In the past year negative influences affecting global seaborne minor bulk trade were widespread, exacerbated by slow industrial growth in China — a top importer of minor bulks — and some other countries. Steel products (coil, plate, sheet and other items) and forest products, the two biggest elements of world trade may have declined by 4–7%. Cement trade also apparently was much lower but, by contrast, bauxite/alumina trade was buoyant.
WHAT GROWTH POTENTIAL IS VISIBLE?
Usually a starting point for assessments of future dry bulk trade volumes is prospects for economic activity and demand for the products of various industries in the countries having the biggest impact on global commodity import demand. As already discussed many countries may experience slower growth during 2023 or, in some cases, perhaps recession in the early months of the year. Such a pattern could have an unfavourable impact on commodity import movements.
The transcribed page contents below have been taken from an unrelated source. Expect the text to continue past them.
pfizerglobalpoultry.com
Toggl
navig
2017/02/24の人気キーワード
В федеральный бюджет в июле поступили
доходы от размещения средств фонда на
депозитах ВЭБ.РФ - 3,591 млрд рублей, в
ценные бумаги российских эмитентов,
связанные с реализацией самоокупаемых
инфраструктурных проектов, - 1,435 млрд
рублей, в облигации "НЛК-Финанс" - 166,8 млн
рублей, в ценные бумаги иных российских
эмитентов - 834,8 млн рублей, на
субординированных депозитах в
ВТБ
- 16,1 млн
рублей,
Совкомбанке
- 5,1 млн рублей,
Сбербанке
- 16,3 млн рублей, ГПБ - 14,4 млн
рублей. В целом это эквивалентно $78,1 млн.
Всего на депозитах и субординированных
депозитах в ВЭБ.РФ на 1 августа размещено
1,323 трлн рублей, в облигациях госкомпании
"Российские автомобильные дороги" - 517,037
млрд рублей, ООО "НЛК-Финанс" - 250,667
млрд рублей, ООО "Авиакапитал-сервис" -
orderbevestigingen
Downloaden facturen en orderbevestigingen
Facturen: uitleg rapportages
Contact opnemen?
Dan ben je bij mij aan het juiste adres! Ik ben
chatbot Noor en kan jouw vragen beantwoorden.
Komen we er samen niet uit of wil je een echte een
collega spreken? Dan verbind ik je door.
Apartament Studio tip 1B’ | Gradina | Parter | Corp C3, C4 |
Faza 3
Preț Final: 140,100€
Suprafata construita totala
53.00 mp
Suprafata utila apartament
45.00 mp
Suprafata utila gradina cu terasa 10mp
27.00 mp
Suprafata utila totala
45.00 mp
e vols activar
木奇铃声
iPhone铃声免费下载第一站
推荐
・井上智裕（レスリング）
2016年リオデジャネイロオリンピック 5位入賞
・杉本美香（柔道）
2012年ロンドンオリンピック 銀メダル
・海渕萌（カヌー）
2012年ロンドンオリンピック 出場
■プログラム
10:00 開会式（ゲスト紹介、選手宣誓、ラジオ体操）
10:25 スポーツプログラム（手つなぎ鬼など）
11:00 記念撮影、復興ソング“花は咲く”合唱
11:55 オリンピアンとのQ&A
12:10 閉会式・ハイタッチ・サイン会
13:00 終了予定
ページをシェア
Assumptions about China are particularly relevant to expectations for global seaborne dry bulk commodity trade, because this country’s imports are estimated to comprise well over one-third of the world total. After unusually sluggish economic growth in 2022, a strengthening trend is widely expected, but depends greatly on further progress in controlling the covid pandemic. If this is achieved, dry bulk commodity imports seem likely to increase.
Among wider influences, fairly clear signs suggest that one restraint on future dry bulk trade growth is likely to be obvious over time, although not necessarily in 2023. The outlook for iron ore and coal, two segments contributing half of the total seaborne dry bulk trade volume, is not favourable. Iron ore trade may have reached a plateau, while coal trade is surrounded by longer term downwards pressures even though trade is currently holding up. For grain and soya movements, and some minor bulk elements, prospects seem more positive.